At some point, every business comes across clients who don’t settle their invoices on time.
Whether it’s a case of “can’t pay” or “won’t pay”, the effect is the same: a disruptive and potentially damaging interruption to cash flow.
Midlands law firm Else are debt recovery experts in every kind of scenario. The best way to deal with debts depends on the nature of your business, the type of customers you have and the relationship you have with them.
Our debt recovery solicitors in Burton on Trent, will ensure that the right kind of action will be taken against your debtor – and as soon as possible.
Here are our five steps to debt recovery:
Step One – Withhold Your Services.
The first step when dealing with a debtor is to stop, or at least threaten to stop providing any further goods or services until they pay. Believe it or not, this works in a lot of cases.
Step Two – Take Quick Action.
If withholding your services doesn’t work and the debtor is not responding to emails, letters, or numerous phone calls, you may need to take alternative measures.
It could be that your customer is having financial problems. If this is the case, we would advise you to take action quickly. Fast action can help you to ensure that you get paid before other creditors. Leave it too late, and there may not be any money left.
Step Three – Claim Late Payment Compensation.
It is worth remembering that if an invoice is overdue, you are entitled to claim compensation under the Late Payment of Commercial Debts Act. You can also claim interest for the overdue period at a rate of 8% pa above the Base Rate.
Pointing this out to customers can act as a lever to get them to pay. Including it in your terms and conditions is a good idea to establish this from the outset: it can help ensure clients remember to clear their invoices before they become overdue.

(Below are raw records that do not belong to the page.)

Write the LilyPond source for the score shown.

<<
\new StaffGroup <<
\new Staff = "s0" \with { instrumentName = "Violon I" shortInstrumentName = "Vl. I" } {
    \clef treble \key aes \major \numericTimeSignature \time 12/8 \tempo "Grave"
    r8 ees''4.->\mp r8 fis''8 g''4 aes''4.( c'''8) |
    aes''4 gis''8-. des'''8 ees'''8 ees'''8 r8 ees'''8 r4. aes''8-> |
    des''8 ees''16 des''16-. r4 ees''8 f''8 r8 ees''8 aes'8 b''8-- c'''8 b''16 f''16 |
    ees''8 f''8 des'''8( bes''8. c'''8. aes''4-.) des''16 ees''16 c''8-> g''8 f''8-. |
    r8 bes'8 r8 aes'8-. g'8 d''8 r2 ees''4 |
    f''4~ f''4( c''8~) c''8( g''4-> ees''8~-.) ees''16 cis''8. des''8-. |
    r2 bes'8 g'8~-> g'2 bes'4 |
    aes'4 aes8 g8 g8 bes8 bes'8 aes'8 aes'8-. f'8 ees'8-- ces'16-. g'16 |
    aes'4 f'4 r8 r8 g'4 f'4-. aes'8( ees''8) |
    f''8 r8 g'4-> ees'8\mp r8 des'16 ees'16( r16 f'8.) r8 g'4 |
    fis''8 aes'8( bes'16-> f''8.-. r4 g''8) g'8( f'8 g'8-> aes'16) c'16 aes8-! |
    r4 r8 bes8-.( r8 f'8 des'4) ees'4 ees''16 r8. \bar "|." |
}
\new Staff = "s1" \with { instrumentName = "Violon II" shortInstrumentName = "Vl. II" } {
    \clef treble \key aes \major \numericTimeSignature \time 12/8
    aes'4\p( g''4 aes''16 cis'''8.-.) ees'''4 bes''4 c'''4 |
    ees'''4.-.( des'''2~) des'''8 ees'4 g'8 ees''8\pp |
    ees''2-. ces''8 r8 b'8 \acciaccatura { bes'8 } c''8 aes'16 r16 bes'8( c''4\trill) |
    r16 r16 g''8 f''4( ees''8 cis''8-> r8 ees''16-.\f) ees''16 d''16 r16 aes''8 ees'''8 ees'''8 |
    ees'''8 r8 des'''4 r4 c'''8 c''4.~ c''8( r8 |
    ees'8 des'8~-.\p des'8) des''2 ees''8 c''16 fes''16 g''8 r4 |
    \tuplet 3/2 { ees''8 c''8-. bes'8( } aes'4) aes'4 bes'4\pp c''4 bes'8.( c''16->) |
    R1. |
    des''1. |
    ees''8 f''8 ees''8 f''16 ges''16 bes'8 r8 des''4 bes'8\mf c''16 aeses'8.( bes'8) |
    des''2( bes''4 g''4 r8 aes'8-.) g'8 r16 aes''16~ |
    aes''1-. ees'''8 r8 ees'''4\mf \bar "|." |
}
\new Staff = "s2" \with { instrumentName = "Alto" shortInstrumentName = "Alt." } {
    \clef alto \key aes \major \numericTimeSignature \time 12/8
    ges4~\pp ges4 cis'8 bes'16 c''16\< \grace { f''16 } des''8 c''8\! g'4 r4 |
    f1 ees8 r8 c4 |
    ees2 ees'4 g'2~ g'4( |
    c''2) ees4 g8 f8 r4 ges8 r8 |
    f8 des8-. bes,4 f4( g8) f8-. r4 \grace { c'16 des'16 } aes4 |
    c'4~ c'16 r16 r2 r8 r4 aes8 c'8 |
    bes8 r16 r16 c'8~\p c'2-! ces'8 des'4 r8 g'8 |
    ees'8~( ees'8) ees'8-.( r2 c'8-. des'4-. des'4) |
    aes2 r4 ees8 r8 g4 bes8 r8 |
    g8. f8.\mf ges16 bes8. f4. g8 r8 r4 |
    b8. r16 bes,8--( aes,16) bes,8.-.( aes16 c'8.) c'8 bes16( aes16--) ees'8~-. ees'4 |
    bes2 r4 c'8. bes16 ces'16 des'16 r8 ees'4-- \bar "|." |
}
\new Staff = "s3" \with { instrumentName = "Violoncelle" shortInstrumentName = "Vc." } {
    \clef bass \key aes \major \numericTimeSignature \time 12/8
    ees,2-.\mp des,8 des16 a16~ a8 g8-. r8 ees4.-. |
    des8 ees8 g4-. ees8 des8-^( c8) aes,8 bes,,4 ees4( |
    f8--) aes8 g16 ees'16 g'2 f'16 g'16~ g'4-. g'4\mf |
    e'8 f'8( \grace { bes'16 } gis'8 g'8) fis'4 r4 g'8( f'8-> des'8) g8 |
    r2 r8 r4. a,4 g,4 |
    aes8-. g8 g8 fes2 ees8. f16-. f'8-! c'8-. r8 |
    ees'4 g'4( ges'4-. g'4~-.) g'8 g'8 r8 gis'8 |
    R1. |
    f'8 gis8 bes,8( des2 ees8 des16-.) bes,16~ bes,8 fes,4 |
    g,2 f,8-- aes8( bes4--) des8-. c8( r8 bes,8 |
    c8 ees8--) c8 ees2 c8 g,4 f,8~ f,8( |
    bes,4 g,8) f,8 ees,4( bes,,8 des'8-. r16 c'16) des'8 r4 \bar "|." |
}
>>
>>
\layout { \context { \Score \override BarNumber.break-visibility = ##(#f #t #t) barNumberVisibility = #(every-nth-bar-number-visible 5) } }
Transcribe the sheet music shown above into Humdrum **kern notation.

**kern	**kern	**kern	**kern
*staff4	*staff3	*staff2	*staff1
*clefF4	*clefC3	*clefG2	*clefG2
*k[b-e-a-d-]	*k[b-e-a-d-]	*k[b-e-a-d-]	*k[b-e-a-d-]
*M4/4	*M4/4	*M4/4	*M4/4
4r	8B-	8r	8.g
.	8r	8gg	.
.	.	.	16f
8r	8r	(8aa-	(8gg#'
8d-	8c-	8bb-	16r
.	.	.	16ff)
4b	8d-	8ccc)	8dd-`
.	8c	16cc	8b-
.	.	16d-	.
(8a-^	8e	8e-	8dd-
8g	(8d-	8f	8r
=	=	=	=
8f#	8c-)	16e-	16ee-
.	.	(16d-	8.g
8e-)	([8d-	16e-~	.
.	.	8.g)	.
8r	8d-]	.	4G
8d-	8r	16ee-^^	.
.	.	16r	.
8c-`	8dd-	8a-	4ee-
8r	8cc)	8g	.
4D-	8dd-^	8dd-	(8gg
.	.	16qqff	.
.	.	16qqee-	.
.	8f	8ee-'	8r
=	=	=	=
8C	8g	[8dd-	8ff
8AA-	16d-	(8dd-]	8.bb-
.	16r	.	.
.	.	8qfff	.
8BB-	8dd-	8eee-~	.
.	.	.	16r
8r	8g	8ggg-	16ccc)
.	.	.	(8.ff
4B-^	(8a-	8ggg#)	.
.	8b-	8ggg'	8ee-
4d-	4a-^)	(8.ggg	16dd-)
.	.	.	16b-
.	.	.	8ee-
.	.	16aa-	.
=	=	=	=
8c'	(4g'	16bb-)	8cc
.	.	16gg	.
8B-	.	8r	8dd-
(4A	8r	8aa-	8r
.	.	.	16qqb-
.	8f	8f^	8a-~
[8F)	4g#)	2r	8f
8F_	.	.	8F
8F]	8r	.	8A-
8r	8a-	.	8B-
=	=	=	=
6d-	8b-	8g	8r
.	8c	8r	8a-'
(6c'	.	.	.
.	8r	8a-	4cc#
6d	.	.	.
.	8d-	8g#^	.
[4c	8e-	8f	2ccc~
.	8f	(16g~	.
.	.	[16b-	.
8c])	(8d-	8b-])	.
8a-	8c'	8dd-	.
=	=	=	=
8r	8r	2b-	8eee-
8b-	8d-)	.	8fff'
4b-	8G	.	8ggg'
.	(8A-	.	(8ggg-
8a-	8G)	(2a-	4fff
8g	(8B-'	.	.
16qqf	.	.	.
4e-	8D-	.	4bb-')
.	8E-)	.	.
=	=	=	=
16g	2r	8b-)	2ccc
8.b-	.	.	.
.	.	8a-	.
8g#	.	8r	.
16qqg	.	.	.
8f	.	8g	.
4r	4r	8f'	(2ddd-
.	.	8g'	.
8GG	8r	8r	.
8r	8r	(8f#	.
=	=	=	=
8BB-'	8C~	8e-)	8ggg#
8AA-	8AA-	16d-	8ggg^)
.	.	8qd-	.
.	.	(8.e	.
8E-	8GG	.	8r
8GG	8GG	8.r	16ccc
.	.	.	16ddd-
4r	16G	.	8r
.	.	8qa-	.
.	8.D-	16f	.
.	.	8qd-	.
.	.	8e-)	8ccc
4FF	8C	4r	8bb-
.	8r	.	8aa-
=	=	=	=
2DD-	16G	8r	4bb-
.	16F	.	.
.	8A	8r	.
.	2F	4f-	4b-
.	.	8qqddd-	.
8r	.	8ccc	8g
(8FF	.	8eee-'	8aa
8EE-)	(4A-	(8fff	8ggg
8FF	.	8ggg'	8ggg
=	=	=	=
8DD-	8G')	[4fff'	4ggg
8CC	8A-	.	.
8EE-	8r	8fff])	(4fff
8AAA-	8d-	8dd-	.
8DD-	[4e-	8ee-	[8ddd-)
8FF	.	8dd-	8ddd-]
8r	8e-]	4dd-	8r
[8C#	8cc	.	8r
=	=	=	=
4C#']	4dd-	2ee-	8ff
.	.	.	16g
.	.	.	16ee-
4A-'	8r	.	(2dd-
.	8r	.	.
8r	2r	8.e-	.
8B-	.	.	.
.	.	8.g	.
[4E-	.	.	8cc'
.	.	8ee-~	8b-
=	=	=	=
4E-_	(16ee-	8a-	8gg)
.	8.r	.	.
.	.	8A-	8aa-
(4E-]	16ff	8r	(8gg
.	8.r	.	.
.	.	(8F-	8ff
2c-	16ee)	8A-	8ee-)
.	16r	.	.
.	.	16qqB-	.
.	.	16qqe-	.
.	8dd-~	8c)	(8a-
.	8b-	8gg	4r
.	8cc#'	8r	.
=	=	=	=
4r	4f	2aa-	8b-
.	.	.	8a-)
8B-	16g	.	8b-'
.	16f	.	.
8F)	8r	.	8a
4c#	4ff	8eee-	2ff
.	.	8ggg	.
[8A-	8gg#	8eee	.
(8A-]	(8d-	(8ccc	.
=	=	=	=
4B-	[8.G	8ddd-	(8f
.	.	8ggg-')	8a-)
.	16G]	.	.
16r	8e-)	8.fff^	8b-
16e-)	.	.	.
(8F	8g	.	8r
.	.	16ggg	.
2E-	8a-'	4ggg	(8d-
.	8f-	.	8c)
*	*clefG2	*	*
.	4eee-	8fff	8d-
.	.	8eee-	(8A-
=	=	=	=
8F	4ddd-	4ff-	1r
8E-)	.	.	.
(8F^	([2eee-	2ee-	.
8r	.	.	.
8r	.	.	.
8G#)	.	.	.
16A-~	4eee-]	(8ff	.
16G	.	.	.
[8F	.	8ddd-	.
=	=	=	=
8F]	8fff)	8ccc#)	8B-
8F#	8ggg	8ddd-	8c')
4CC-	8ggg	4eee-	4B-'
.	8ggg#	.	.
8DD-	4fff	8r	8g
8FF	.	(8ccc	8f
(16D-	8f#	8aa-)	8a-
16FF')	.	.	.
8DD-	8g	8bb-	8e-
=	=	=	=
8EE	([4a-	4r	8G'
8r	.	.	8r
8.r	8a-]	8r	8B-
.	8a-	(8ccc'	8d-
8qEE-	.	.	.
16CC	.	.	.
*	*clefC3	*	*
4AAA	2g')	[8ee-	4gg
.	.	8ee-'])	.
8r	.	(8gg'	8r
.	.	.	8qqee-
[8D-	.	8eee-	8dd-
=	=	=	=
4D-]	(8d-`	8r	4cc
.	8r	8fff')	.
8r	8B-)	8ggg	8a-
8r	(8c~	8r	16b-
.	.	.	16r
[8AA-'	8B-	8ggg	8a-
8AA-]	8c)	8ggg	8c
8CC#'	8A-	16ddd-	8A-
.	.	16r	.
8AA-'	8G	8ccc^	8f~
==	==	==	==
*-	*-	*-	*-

Step Four – Begin Legal Proceedings.
If you still haven’t been paid, then you can go down the legal route in order to secure a County Court Judgment (often referred to as a ‘CCJ’). If you win, you will be able to claim costs, including the court fees.
The first stage in this process is to issue a Letter Before Action (LBA). This gives the client a final opportunity to pay, with a date by which they must settle. If they do not meet this payment date, the next step is to begin County Court proceedings.
Step Five – Know Your Rights.
The debtor has 14 days to acknowledge that the papers have been served to them. If they fail to do so, YOU can ask the court to grant a Judgment in Default. If they do respond, this may be to either defend the claim, admit that they owe the debt or they can part admit and part defend the claim.
If they file an acknowledgment of service with the court this allows them a further 14 days to file their response, or again you can request Judgment in Default.
A Judgment in Default means that your customer will go on record has having a CCJ against them. This will have a negative effect on their credit ratings.
Once a CCJ has been issued, you will have some choices.
In some circumstances you could take out a Third Party Debt Order (TPDO) which enables you to recover the money from a third party who is holding funds for the debtor, usually their bank.
Another option may be a Charging Order, which secures the debt against property.
Most common in the case of debts up to £5,000 is a Warrant of Execution, which allows bailiffs to attend the debtor’s premises on your behalf and seize goods to the value of the debt, which will be auctioned. If there is still outstanding balance the process will be repeated until the debt has been settled.